An exit poll by the Council of American-Islamic Relations of Muslim registered voters in California, New York, Illinois, Florida, Texas, and Virginia -- states with large Muslim populations -- suggested that more than 70 percent of Muslims favored Democratic candidates. The poll also showed a modest positive shift in support for the GOP, with close to 20 percent voting for Republican gubernatorial candidates. CAIR attributed the change to "winning over traditionally independent or undecided Muslim voters."
Despite a spirited campaign to get out the vote, the midterm elections provided mixed results for atheists. One atheist in Arizona was re-elected to a seat in his state legislature, while another atheist in Texas lost his race for the Texas House of Representatives.
James Woods, an Arizona atheist who was seeking a spot in the U.S. House of Representatives, was rejected by voters. He was the only openly atheist candidate trying to win a seat in Congress, according to The Religion News Service.
“We ran a campaign I think my atheist community can be proud of, and I hope we made it a little easier for other candidates to be open about their nontheism in the future as well,” Woods said in his concession speech. “We’re playing to win the long game. And we’re winning it.”
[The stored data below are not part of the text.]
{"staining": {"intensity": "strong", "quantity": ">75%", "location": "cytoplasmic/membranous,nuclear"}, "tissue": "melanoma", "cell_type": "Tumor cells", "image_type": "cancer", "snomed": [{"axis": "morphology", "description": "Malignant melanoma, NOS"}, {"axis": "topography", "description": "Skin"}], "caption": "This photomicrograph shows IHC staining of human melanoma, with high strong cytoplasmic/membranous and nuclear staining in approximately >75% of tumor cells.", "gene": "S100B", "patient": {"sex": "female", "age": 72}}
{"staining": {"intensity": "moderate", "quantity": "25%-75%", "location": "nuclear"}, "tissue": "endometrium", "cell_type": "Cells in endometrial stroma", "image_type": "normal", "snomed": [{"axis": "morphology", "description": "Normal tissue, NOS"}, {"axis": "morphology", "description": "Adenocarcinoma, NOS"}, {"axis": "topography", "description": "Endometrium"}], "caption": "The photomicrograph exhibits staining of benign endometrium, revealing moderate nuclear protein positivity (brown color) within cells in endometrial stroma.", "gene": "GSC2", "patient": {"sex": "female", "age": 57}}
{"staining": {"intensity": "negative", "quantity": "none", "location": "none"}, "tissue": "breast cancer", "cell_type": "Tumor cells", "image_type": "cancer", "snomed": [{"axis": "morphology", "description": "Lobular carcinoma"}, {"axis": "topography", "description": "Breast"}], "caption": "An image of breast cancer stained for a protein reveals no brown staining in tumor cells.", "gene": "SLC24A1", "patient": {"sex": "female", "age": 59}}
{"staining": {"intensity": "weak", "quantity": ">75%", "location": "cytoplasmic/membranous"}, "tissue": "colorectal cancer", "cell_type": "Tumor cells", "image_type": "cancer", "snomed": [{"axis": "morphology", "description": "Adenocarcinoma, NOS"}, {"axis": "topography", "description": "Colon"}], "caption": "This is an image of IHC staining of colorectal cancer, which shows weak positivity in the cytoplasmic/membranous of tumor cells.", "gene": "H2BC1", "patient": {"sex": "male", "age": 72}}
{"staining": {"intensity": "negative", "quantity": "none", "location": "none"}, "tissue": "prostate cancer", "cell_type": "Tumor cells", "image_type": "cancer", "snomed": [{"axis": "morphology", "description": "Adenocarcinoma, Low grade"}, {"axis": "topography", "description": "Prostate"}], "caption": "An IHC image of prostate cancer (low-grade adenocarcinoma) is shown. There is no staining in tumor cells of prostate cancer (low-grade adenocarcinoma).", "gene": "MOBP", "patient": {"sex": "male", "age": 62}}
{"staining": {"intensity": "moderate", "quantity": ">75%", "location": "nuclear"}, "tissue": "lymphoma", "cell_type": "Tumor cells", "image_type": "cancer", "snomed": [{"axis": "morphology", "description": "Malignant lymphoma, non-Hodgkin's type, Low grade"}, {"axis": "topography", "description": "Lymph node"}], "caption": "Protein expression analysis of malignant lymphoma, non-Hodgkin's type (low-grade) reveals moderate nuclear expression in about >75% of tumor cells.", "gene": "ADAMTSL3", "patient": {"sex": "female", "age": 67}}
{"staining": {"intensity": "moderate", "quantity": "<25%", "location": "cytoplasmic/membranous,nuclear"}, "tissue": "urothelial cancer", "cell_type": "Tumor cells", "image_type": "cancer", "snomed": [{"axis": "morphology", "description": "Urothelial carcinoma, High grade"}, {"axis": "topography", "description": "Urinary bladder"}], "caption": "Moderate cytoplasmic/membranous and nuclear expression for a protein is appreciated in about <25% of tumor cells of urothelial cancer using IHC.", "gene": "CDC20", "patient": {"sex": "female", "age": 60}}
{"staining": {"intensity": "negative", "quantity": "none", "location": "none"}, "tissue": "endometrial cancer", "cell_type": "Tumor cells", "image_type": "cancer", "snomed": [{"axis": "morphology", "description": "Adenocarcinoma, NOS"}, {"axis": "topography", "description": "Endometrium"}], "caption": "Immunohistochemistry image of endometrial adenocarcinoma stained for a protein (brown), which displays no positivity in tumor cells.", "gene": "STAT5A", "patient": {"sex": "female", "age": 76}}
Congress’s possibly only “none” -- a person who doesn't identify with any particular religious or nonreligious identity -- was re-elected in Arizona’s 9th District. During her 2012 campaign, a spokesman said of Democratic Rep. Krysten Sinema that the "terms ‘nontheist,’ ‘atheist’ or ‘nonbeliever’ are not befitting of her life’s work or personal character." Still, the congresswoman has been hailed by secular groups.
In other election news, Alabama voters showed overwhelming support (by about 72 percent) for an amendment to the state constitution that prevents foreign law from being applied in state courts, AL.com reported. The amendment follows previous election-year efforts in other states to ban Islamic sharia law.
The electorate was divided on abortion-related ballot initiatives, according to the Religion News Service. Voters in Colorado and North Dakota rejected proposals to grant rights of personhood to fetuses. Pro-choice advocates feared that such initiatives would have banned abortions. Tennessee voters decided to add an amendment to the state constitution that would give state lawmakers more power to regulate abortions.